Exercise directions:
Reproduce every one of the rows below word for word, without changing anything.

(Exercise material Opens)

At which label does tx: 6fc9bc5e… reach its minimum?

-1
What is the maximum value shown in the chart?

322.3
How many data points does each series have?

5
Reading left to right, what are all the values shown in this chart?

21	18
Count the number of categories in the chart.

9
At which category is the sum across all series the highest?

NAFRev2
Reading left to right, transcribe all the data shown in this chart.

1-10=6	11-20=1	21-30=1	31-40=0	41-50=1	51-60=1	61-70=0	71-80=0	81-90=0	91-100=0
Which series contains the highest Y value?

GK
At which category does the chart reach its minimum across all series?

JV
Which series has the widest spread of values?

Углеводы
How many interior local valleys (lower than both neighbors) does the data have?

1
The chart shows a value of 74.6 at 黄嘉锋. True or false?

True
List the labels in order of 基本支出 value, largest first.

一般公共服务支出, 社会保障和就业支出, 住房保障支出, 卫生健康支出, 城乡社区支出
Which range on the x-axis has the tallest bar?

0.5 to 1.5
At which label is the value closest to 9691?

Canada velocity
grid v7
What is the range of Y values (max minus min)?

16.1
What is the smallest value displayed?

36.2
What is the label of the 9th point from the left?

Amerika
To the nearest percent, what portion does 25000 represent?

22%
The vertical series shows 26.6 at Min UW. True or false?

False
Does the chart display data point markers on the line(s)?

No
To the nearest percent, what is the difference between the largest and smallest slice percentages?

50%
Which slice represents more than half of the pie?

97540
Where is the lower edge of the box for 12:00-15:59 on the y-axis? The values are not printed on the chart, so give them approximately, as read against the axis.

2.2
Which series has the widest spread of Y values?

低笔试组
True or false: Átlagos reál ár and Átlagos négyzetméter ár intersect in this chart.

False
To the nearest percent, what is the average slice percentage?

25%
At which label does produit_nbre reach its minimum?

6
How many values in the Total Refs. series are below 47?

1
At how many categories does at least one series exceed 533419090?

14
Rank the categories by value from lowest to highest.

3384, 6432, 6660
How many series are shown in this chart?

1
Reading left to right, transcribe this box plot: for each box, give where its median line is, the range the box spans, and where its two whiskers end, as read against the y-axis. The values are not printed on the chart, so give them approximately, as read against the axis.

(Exercise material Closes)

Result for this exercise:
At which label does tx: 6fc9bc5e… reach its minimum?

-1
What is the maximum value shown in the chart?

322.3
How many data points does each series have?

5
Reading left to right, what are all the values shown in this chart?

21	18
Count the number of categories in the chart.

9
At which category is the sum across all series the highest?

NAFRev2
Reading left to right, transcribe all the data shown in this chart.

1-10=6	11-20=1	21-30=1	31-40=0	41-50=1	51-60=1	61-70=0	71-80=0	81-90=0	91-100=0
Which series contains the highest Y value?

GK
At which category does the chart reach its minimum across all series?

JV
Which series has the widest spread of values?

Углеводы
How many interior local valleys (lower than both neighbors) does the data have?

1
The chart shows a value of 74.6 at 黄嘉锋. True or false?

True
List the labels in order of 基本支出 value, largest first.

一般公共服务支出, 社会保障和就业支出, 住房保障支出, 卫生健康支出, 城乡社区支出
Which range on the x-axis has the tallest bar?

0.5 to 1.5
At which label is the value closest to 9691?

Canada velocity
grid v7
What is the range of Y values (max minus min)?

16.1
What is the smallest value displayed?

36.2
What is the label of the 9th point from the left?

Amerika
To the nearest percent, what portion does 25000 represent?

22%
The vertical series shows 26.6 at Min UW. True or false?

False
Does the chart display data point markers on the line(s)?

No
To the nearest percent, what is the difference between the largest and smallest slice percentages?

50%
Which slice represents more than half of the pie?

97540
Where is the lower edge of the box for 12:00-15:59 on the y-axis? The values are not printed on the chart, so give them approximately, as read against the axis.

2.2
Which series has the widest spread of Y values?

低笔试组
True or false: Átlagos reál ár and Átlagos négyzetméter ár intersect in this chart.

False
To the nearest percent, what is the average slice percentage?

25%
At which label does produit_nbre reach its minimum?

6
How many values in the Total Refs. series are below 47?

1
At how many categories does at least one series exceed 533419090?

14
Rank the categories by value from lowest to highest.

3384, 6432, 6660
How many series are shown in this chart?

1
Reading left to right, transcribe this box plot: for each box, give where its median line is, the range the box spans, and where its two whiskers end, as read against the y-axis. The values are not printed on the chart, so give them approximately, as read against the axis.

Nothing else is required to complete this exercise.